What are the marks of the genuine apostle? “Signs and wonder?” Visions, dreams, and eloquent speech? Such things are wonderful and have their place, but are they the criteria by which we can judge someone’s claim of apostolic authority? The Apostle Paul provided insight into this issue in his second letter to the Corinthians, when certain critics from Jerusalem challenge his credentials.
His opponents derided him. “His bodily presence is weak and his speech of no account.” Unlike Paul, they had letters of recommendation from Jerusalem. They could point to the abundance of their visions and miracles, and to their Jewish pedigrees. Nevertheless, Paul labeled them “false apostles,” men who were preaching “another Jesus” and a “different gospel.”

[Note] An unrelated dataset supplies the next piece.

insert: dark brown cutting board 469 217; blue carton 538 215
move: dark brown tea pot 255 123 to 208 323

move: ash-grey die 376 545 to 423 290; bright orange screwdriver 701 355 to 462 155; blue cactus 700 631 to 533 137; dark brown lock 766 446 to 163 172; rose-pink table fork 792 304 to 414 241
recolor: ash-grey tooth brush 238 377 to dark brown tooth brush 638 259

In contrast, Paul, the genuine “apostle to the Gentiles, pointed to the things he had suffered for the gospel’s sake to validate his authority:
- “Are they ministers of Christ? So am I. In labors more abundantly, in prisons more abundantly, in stripes above measure, in deaths often. Of the Jews five times received I forty stripes save one. Thrice was I beaten with rods. Once was I stoned. Thrice I suffered shipwreck. A night and a day have I been in the deep; in journeyings often, in perils of rivers, in perils of robbers, in perils from my countrymen, in perils from the Gentiles, in perils in the city, in perils in the wilderness, in perils in the sea, in perils among false brethren; in labor and travail, in watchings, frequently, in hunger and thirst, in fasting often, in cold and nakedness… Who is weak, and I am not weak? If I must glory, I will glory of the things that concern my weakness.”

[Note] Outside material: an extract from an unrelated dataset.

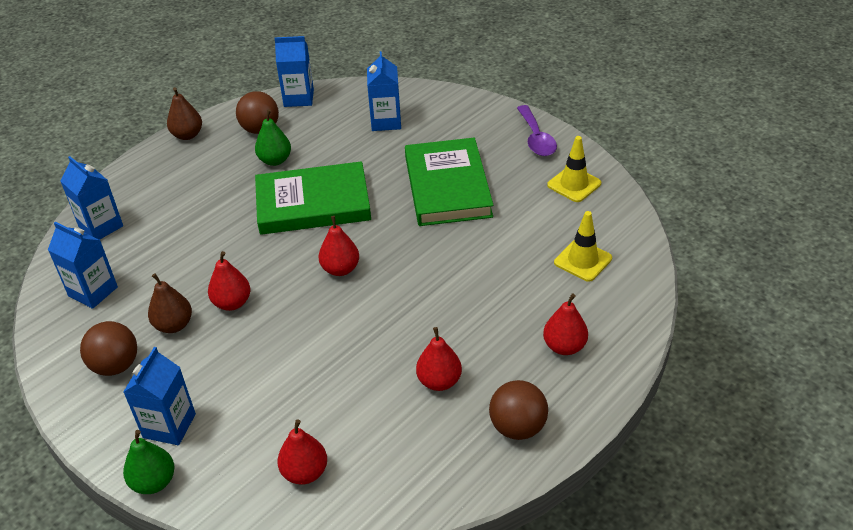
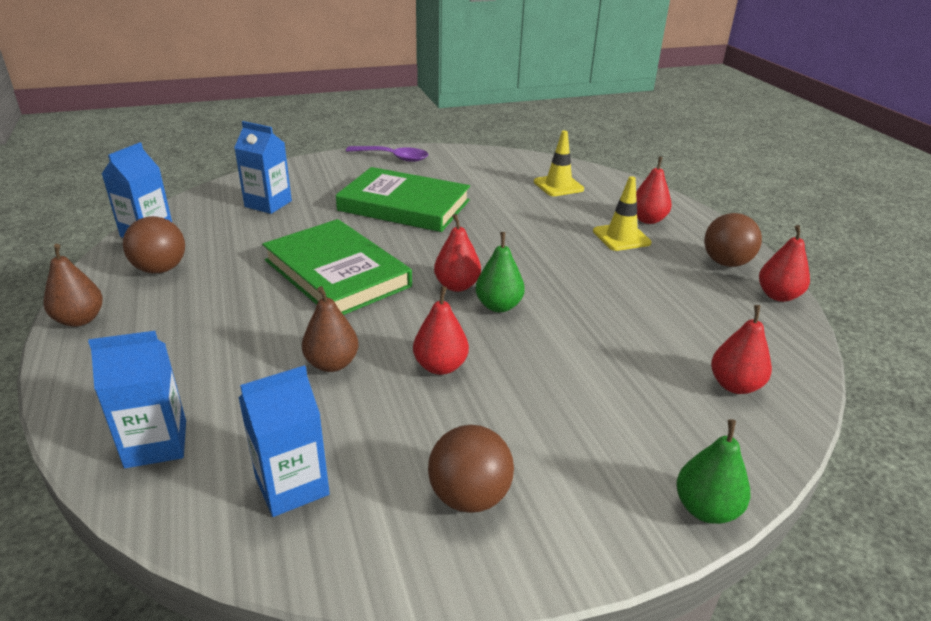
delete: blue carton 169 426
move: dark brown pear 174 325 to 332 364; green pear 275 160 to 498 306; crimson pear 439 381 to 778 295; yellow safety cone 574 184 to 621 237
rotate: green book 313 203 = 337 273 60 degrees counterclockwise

Yes, miracles occurred in his ministry. Yes, he had visions and revelations. Yes, once he received a vision of the “third heaven.” Nevertheless, those things did NOT validate his apostleship. What mattered, and what Paul learned through suffering, is that the grace of God is sufficient, especially in our human weaknesses:
- “My grace is sufficient for you, for my power is made complete in weakness. Most gladly, therefore, will I rather glory in my weaknesses, that the power of Christ may rest upon me. Wherefore, I take pleasure in weaknesses, in injuries, in necessities, IN PERSECUTIONS, in distresses, for the sake of Jesus; for when I am weak, then am I strong.”
Paul’s “credentials” stand in stark contrast to many of today’s “apostles” and “prophets,” who point to their “signs and wonders,” visions, multiple visits to the “third heaven,” abilities to raise the dead, and communications with angels to validate their apostolic and prophetic authority.
Does this mean that a person must suffer like Paul did to be a legitimate apostle? No! However, if any alleged apostle claims that God only wants to prosper his people, or that suffering for the faith is not His will, or points to “mighty signs and wonders,” visions, dreams, angelic interactions, and trips to the “third heaven” to legitimize his or her apostolic authority, grab your wallet and RUN!